Life Insurance Under Scrutiny June 2026: STOLI Ruling, Premium-Financed IUL Failures, and VUL Sales Surge
The life insurance industry is navigating a complex landscape in June 2026. Between a federal appeals court voiding $8 million in stranger-originated life insurance (STOLI) policies, an industry executive sounding the alarm on premium-financed indexed universal life (IUL) products, and a 15% surge in variable universal life (VUL) sales, consumers have more information — and more reason for caution — than ever before. This edition of our industry roundup examines the stories that matter most to policyholders and those shopping for coverage in 2026.
1. Federal Appeals Court Voids $8 Million in STOLI Policies in Landmark Consumer Protection Ruling
The United States Court of Appeals for the Third Circuit handed down a significant consumer protection victory on June 15, 2026, affirming a lower court ruling that voided two life insurance policies with a combined face value of $8 million. The court found the policies constituted illegal stranger-originated life insurance (STOLI) under New Jersey law, rejecting claims by investor Retirement Value LLC, which sought to collect death benefits after the insured, Haya Majerovic, died in 2019.
The dispute traced back to 2007, when Majerovic’s son entered into an agreement with investors — identified in court documents as two religious organizations, Congregation Sons of Ateres Joshua and Congregation Beis Shloma — under which the son would obtain life insurance on his mother’s life while investors funded all premium payments. Per the arrangement, investors were entitled to 90% of the policy’s value upon sale or maturity, with the family receiving only 10% after deducting premium costs. Critically, the Majerovic family never paid any premiums on the policies.
The policies, originally issued by Jefferson Pilot Life Insurance Co. (a predecessor to Lincoln National Life Insurance Co.), were owned by the Haya Majerovic Family Trust based in Lakewood, New Jersey. After a series of transfers — first to James Settlement Services, then to Retirement Value — the investors attempted to collect death benefits following Majerovic’s passing. Lincoln filed suit in 2021 seeking a declaration that the policies were void from inception because they lacked a valid insurable interest.
Writing for the three-judge panel, Judge Luis Felipe Restrepo concluded that New Jersey law applied because the policies “were applied for by a New Jersey-based trust, the application was signed in New Jersey, the policies were issued for delivery to the Trust at its New Jersey address, and the Trust received the policies in New Jersey.” Under New Jersey law, STOLI arrangements violate public policy and are void from inception because “investors had no insurable interest in the life of the insured but yet were the intended beneficiaries of her life insurance policies.”

■ Tasks:
(A) Output the passage of the life insurance article that starts at "The dispute traced" and ends at "on the policies.", word for word.
(B) Pick up the life insurance article after its final sentence and carry it forward.
The records are material separate from the life insurance article.

■ Collected data:
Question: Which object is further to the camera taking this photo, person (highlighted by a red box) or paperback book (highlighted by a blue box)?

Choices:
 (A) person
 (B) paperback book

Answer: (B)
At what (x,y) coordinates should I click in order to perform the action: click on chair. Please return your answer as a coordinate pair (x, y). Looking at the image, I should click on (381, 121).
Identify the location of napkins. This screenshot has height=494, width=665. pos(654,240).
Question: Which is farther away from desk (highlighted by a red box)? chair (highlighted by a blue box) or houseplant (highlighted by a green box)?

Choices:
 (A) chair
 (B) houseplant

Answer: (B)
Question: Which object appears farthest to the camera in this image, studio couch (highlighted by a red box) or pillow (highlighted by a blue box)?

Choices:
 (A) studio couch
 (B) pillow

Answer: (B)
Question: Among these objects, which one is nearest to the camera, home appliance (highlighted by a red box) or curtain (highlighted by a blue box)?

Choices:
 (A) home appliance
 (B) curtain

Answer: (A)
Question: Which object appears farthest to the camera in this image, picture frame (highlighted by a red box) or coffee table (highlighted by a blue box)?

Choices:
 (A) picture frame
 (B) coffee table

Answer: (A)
==
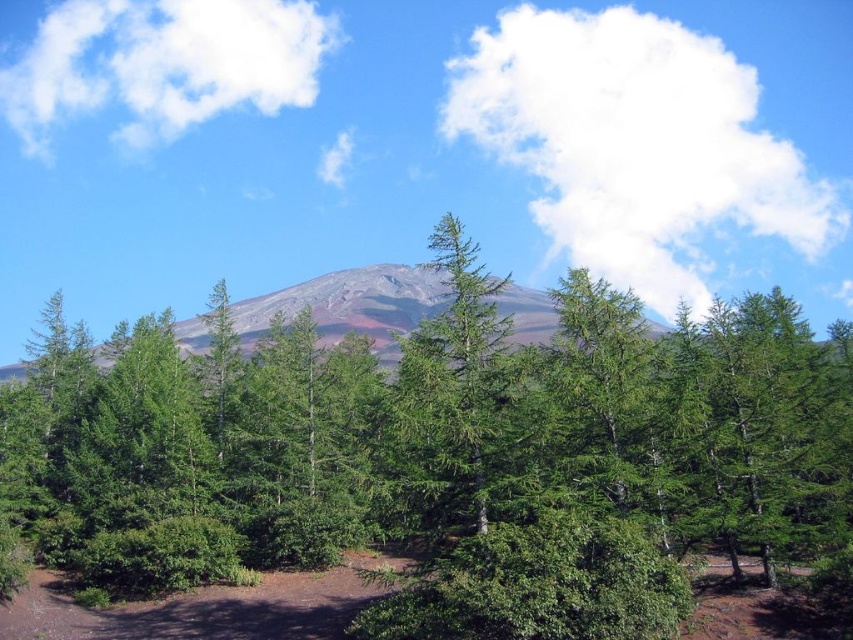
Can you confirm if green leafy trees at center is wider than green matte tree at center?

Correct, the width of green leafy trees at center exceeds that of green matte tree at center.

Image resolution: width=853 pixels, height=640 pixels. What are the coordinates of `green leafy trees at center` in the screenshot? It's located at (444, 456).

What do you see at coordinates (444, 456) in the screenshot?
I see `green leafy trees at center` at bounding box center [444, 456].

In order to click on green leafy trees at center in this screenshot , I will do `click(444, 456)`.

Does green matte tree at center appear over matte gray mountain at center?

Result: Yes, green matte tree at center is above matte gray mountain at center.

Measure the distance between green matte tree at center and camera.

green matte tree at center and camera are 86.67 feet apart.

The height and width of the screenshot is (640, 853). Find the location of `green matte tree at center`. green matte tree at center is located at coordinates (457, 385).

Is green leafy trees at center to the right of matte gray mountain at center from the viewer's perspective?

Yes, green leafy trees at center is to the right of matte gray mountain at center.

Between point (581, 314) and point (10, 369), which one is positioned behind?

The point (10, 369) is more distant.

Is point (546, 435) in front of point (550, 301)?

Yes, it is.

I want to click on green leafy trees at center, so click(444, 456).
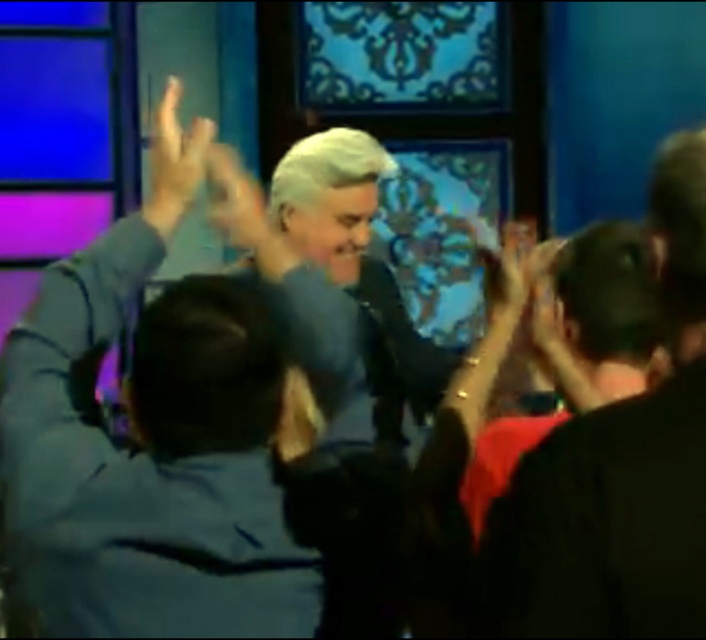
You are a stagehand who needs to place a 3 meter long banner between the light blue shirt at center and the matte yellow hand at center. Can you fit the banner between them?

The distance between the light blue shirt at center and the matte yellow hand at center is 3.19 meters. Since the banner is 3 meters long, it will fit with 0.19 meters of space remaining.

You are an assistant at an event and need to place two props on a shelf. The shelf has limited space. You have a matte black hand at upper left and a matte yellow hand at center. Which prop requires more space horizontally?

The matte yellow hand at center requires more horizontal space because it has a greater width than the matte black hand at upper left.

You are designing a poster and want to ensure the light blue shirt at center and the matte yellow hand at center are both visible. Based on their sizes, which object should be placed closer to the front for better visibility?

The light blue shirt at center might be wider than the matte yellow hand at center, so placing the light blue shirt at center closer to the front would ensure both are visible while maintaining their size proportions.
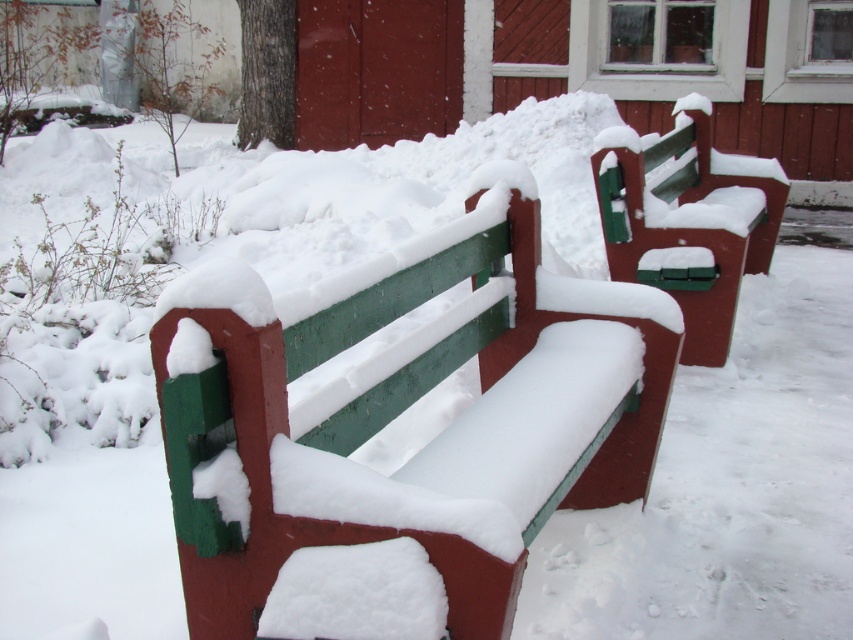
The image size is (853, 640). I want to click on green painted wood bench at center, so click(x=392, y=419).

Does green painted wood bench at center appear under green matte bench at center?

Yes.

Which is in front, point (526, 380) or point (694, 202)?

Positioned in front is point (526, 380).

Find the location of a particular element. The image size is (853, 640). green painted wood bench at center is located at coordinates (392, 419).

■ Answers for this exercise:
(A)
The dispute traced back to 2007, when Majerovic’s son entered into an agreement with investors — identified in court documents as two religious organizations, Congregation Sons of Ateres Joshua and Congregation Beis Shloma — under which the son would obtain life insurance on his mother’s life while investors funded all premium payments. Per the arrangement, investors were entitled to 90% of the policy’s value upon sale or maturity, with the family receiving only 10% after deducting premium costs. Critically, the Majerovic family never paid any premiums on the policies.

(B)
The ruling represents another victory for insurers challenging investor-backed life insurance arrangements that courts have increasingly scrutinized as illegal wagering contracts. This decision should serve as a warning to consumers: if someone you don’t know offers to pay your premiums in exchange for a share of your policy’s death benefit, the arrangement is almost certainly illegal and will be voided by the courts.
2. Premium-Financed IUL: Industry Executive Warns the Math No Longer Works
In a hard-hitting opinion piece published June 15, 2026, Larry Rybka — CEO of Valmark Financial Group, which oversees $70 billion in in-force life insurance — declared that premium-financed indexed universal life insurance is failing because “the math no longer works.” His analysis carries particular weight given Valmark’s prohibition on the practice since 2016, a decade before many in the industry began acknowledging the structural problems.
Premium-financed IUL works on a simple premise: borrow money at low interest rates to pay IUL premiums, earn a higher return inside the policy, and pocket the difference. But as Rybka explains, every element of that equation has broken down. “An 8% S&P 500 return can translate to only about 3.82% to 4.30% inside a capped, dividend-free IUL,” he writes, noting that carriers have reduced caps from the mid-teens to roughly 7%–8%. Meanwhile, borrowing costs have risen above 7%, turning “illustrated arbitrage into negative leverage.”
The situation is particularly dangerous for business owners and real estate investors, who Rybka identifies as the primary targets of premium-financing pitches. These clients typically have 80% to 90% of their net worth tied up in illiquid assets. “Premium financing compounds the liquidity problem by adding interest-rate, performance and collateral risk,” Rybka warns. “When these programs fail, the collateralized liquid assets outside the business must be tapped or sold at the worst possible time. This is not a risk-management strategy — it is a risk-multiplication trap.”
Rybka identifies at least three dozen premium-financed IUL cases currently in active litigation, with many others settled before filing. He warns that agents themselves face chargeback risk — lapsed or rescinded financed policies can trigger commission clawbacks of hundreds of thousands of dollars — and that many errors and omissions insurance policies now exclude premium-financing claims entirely.
“Traditional life insurance is designed to transfer risk,” Rybka concludes. “Premium-financed IUL often does the opposite: It concentrates product risk, credit risk, interest-rate risk, collateral risk and liquidity risk into a single structure.”
3. VUL Sales Surge 15% in Q1 2026, Signaling Major Market Shift
While premium-financed IUL faces mounting scrutiny, variable universal life insurance is experiencing a renaissance. According to first-quarter sales data from Wink, Inc. — the authoritative source for insurance industry sales analytics — VUL sales rose 15.1% over Q1 2025, with total first-quarter sales reaching $316.1 million.
Sheryl Moore, CEO of Wink, Inc. and Moore Market Intelligence, attributed the surge to improving market conditions. “The market has been on the uptick since the beginning of April,” Moore said. “This translates to improved sales of variable UL.” The momentum began building in Q4 2025, when VUL sales rose 4.3% year-over-year and 22.4% quarter-over-quarter.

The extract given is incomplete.